Which is why it should come as no surprise that there are already several films set to dramatize the operation on the big screen, chief among them being Kathryn Bigelow's "Zero Dark Thirty" and John Stockwell's "Code Name: Geronimo." Of the two movies, the "Hurt Locker" director's film is by far the more high profile (Bigelow's military thriller features notable actors like Joel Edgerton, Jessica Chastain, and Mark Strong), but both films feature massive casts full of recognizable names. As for Stockwell, the "Blue Crush" director's medium-budget action movie just wouldn't be the same without the presence of rapper-turned-actor-turned-Internet meme Xzibit in the mix, though it's doubtful he'll be flinging any "Yo dawgs" about.
But on Monday of this week, there were rumours that an even bigger name was horning in on Bigelow and Stockwell's bin Laden hunting territory -- perhaps the biggest name in all of Hollywood: Steven Spielberg. According to the New York Post's sources, the legendary director of "Raiders of the Lost Ark" and "Schindler's List" was in talks to adapt the forthcoming book "No Easy Day: The Firsthand Account of the Mission That Killed Osama bin Laden" by Mark Owen, the alias of the Special Forces operative who allegedly took part in the raid. However, Spielberg's reps subsequently told The Wrap that the director and studio Dreamworks had no plans to option the book.
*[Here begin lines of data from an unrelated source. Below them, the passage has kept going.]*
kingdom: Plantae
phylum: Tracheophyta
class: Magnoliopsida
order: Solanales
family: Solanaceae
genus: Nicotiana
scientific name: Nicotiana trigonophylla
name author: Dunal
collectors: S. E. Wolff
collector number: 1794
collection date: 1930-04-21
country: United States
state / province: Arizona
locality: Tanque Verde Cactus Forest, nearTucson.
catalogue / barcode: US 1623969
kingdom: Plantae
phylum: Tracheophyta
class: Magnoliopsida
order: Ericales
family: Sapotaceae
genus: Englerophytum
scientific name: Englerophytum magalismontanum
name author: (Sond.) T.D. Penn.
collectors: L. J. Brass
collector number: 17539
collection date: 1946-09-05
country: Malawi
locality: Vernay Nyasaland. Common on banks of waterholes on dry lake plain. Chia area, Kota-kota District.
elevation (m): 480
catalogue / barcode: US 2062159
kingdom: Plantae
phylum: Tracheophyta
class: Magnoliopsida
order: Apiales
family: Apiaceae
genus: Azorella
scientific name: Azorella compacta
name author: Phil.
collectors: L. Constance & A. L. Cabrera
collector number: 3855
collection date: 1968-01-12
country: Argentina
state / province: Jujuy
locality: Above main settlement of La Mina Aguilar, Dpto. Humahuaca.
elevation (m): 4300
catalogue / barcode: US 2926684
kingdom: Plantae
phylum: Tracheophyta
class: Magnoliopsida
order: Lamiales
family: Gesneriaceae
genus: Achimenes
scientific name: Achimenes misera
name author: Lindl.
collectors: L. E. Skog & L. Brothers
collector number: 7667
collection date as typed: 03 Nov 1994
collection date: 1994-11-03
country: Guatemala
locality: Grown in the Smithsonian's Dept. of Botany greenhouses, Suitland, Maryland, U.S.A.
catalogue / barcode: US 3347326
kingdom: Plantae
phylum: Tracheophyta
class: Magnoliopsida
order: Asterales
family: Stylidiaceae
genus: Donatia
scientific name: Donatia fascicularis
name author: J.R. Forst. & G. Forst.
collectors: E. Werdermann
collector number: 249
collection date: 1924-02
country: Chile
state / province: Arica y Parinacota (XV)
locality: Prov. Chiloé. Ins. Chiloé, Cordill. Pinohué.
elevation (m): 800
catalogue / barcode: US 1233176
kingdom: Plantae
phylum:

So, was it a publicity stunt to promote Owens' book, or did talks actually take place? We may never know, but Spielberg's representative seemed pretty adamant that the director will have nothing to do with the project.
Still, it's interesting to imagine what a Spielberg "No Easy Day" could have looked like. With "Code Name: Geronimo" due out this fall and "Zero Dark Thirty" out sometime next year, what could Spielberg hope add to the story, other than his trademark broad appeal and grating sentimentality that the director has become notorious for? Something in the vein of his gripping and thematically-similar 2005 film "Munich" would have been a real treat, but the film could just as easily become "Warhorse 2: Waziristan Calling." These days, it's tough to tell which Spielberg you'll get when he has a new movie coming out. We would have liked to see the "Munich"-styled version very much.
Spielberg is an in-demand filmmaker and producer. By associating their book with the famed director, Owens and company may have just been trying to sell a few more copies. Mission accomplished, sailor. P.R. maneuverings aside, one look at Spielberg's upcoming schedule reveals that making a "No Easy Day" movie was probably never in the cards anyway. The director's next movie, the biopic "Lincoln" starring Daniel Day Lewis as the sixteenth President of the United States, is due out in November, and his next project, "Robopocalypse," is slated for release in 2014. There would have been very little time to film a big-budget military-thriller in between those two movies.
Audiences will get to see the hunt for Osama bin Laden play out in theatres, but Spielberg will definitely not be the person behind the camera.